D.S. Wrights (dswrights) this is an interesting question, because the title usually is the first thing I come up with...


message 43: by Justin (new)

Justin (justinbienvenue) | 2165 comments Sometimes if I come up with a good title I'll run it through Google and Goodreads to see what comes up. Especially if it's a common title that has likely been used over and over. In the event you use a title that's quite popular try to use another word similar or means the same thing or add another word in front of or after your original title.


message 44: by Anthony (last edited Mar 08, 2015 01:12PM) (new)

Anthony Hill | 59 comments Interesting comment from Dennis about the drop in vampire-paranormal genre books. My area is literary non-fiction, with an emphasis on Australian military history subjects. In recent years - and especially with the centenary of World War 1 upon us - the field has become so saturated that I've just finished what I expect will be my last military book.

It's partly a commercial decision, and partly an artistic one. I have nothing more to say about wars; and I suspect that after the interest peaks over the next few years, attention will turn elsewhere. The point being, I think, that writers must follow their own literary judgements and not just become slaves to market trends. www.anthonyhillbooks.com


message 45: by Jim (last edited Mar 08, 2015 01:37PM) (new)

Jim Vuksic | 1049 comments A literary trend, like any other, eventually runs its course. Even the most devout fan of a popular type of character or scenario will have their fill and tire of it at some point. The most successful writers foresee the demise of a popular trend, before it becomes apparent to others, and proceed to create the next one.


message 46: by Theresa (last edited Mar 08, 2015 05:24PM) (new)

Theresa (theresa99) | 466 comments Jim wrote: "A literary trend, like any other, eventually runs its course. Even the most devout fan of a popular type of character or scenario will have their fill and tire of it at some point. The most success..."

That is true. Some trends like vampires and zombies ebb and flow with time.
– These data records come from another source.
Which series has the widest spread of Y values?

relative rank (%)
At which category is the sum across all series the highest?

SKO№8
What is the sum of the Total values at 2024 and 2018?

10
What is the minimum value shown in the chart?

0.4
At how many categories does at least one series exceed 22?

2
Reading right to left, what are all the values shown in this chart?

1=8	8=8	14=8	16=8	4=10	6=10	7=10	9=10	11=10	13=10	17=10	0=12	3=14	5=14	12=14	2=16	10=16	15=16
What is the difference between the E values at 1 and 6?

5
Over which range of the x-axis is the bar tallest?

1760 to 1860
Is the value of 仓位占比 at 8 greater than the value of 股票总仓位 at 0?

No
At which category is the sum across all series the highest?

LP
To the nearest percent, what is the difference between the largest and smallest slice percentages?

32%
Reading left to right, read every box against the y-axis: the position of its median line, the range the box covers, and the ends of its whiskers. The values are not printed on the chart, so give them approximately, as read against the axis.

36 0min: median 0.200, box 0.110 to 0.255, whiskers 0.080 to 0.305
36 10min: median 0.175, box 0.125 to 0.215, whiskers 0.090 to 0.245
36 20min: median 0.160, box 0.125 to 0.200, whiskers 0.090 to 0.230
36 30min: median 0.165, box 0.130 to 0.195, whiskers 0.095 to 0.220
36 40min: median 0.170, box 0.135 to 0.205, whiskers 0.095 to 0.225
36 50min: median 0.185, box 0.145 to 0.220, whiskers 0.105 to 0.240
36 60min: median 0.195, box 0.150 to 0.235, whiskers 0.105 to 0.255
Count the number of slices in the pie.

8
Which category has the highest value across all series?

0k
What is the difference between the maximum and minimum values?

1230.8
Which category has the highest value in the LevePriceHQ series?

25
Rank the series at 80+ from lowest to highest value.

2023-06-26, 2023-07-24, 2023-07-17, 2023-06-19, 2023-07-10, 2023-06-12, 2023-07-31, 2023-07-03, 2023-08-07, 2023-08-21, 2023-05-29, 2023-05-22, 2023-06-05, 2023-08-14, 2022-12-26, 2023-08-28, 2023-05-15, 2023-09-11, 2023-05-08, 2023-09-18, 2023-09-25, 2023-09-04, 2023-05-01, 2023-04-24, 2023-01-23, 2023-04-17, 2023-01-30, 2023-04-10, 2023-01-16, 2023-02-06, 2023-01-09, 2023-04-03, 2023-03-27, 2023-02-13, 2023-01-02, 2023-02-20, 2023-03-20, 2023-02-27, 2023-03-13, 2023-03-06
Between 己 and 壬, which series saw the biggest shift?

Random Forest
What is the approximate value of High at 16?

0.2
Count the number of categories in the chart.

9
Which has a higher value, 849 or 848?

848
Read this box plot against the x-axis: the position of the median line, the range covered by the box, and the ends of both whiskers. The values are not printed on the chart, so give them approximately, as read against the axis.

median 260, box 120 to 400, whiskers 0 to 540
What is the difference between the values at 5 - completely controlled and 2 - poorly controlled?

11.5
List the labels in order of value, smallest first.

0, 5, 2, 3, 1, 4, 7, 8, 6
It is just hitting the trend at the right time that is the problem. I was never really good at anticipating the next trend.


message 47: by Mary (new)

Mary Bey | 23 comments Anthony wrote: "Finding the right title for your book can be among the most important but elusive aspects of a writer's life. At least it is in my experience, and I often wonder if other authors feel the same?

So..."


Indeed, sometimes you know the title before you even start writing, sometimes it takes forever. Same with naming a character.


message 48: by Jim (last edited Mar 14, 2015 09:26AM) (new)

Jim Vuksic | 1049 comments Don't obsess over the title. Focus upon writing the book. By the time you're finished writing, you won't have to find the title; the title will have found you.


message 49: by Mary (new)

Mary Bey | 23 comments Jim wrote: "Don't obsess over the title. Focus upon writing the book. By the time you're finished writing, you won't have to find the title; the title will have found you."

Indeed, it comes naturally.


message 50: by Ken (new)

Ken Doggett (kendoggett) While writing my last book a long list of titles came to me, and I wrote them all down. By the time I finished the book, I had discarded most of them, and settled for the one that was most relevant to the story. It seemed to work itself out as I wrote.